Automating Agential Reasoning: Proof-Calculi and Syntactic Decidability for STIT Logics
This work addresses the automation of agential reasoning in formal logic, which is incremental as it builds on existing STIT frameworks.
The authors tackled the problem of automating reasoning in STIT logics by developing proof-search algorithms and automated counter-model extraction, answering an open problem about syntactic decision procedures and cut-free calculi. They introduced new cut-free labelled sequent calculi and refined them with propagation rules, proving correctness and termination for single-agent cases.

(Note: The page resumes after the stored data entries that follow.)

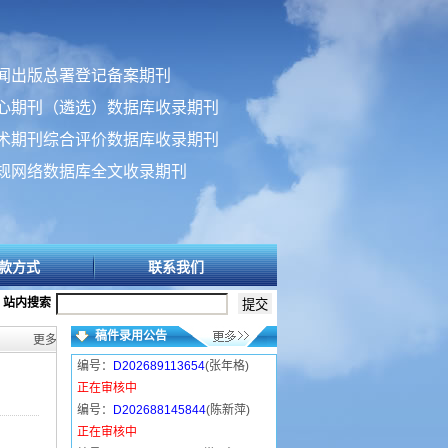
闻出版总署登记备案期刊
心期刊（遴选）数据库收录期刊
术期刊综合评价数据库收录期刊
规网络数据库全文收录期刊
款方式
联系我们
站内搜索
稿件录用公告
更多>>
编号：
D202689113654
(张年格)
正在审核中
编号：
D202688145844
(陈新萍)
正在审核中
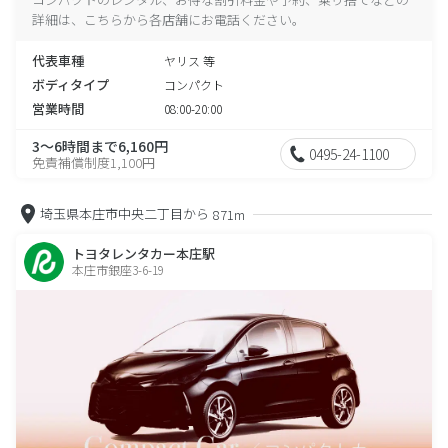
詳細は、こちらから各店舗にお電話ください。
代表車種
ヤリス 等
ボディタイプ
コンパクト
営業時間
08:00-20:00
3～6時間まで6,160円
0495-24-1100
免責補償制度1,100円
埼玉県本庄市中央二丁目から
871m
トヨタレンタカー本庄駅
本庄市銀座3-6-19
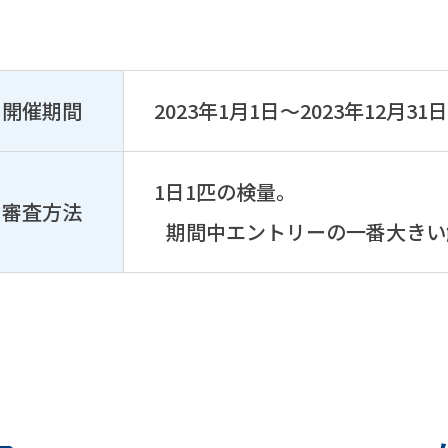
開催期間
2023年1月1日〜2023年12月31
1日1匹の検量。
審査方法
期間中エントリーの一番大きい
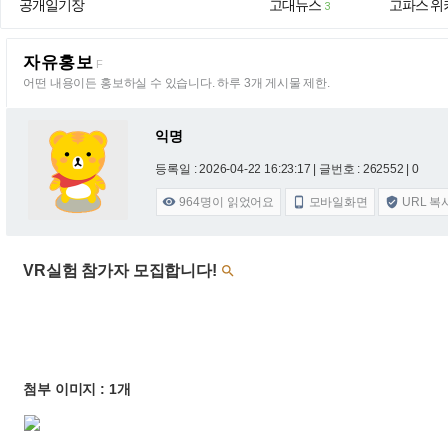
공개일기장
고대뉴스
고파스 위
3
자유홍보
F
어떤 내용이든 홍보하실 수 있습니다. 하루 3개 게시물 제한.
익명
등록일 : 2026-04-22 16:23:17
| 글번호 : 262552 | 0
964
명이 읽었어요
모바일화면
URL 복



VR실험 참가자 모집합니다!

첨부 이미지 : 1개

This work provides proof-search algorithms and automated counter-model extraction for a class of STIT logics. With this, we answer an open problem concerning syntactic decision procedures and cut-free calculi for STIT logics. A new class of cut-free complete labelled sequent calculi G3LdmL^m_n, for multi-agent STIT with at most n-many choices, is introduced. We refine the calculi G3LdmL^m_n through the use of propagation rules and demonstrate the admissibility of their structural rules, resulting in auxiliary calculi Ldm^m_nL. In the single-agent case, we show that the refined calculi Ldm^m_nL derive theorems within a restricted class of (forestlike) sequents, allowing us to provide proof-search algorithms that decide single-agent STIT logics. We prove that the proof-search algorithms are correct and terminate.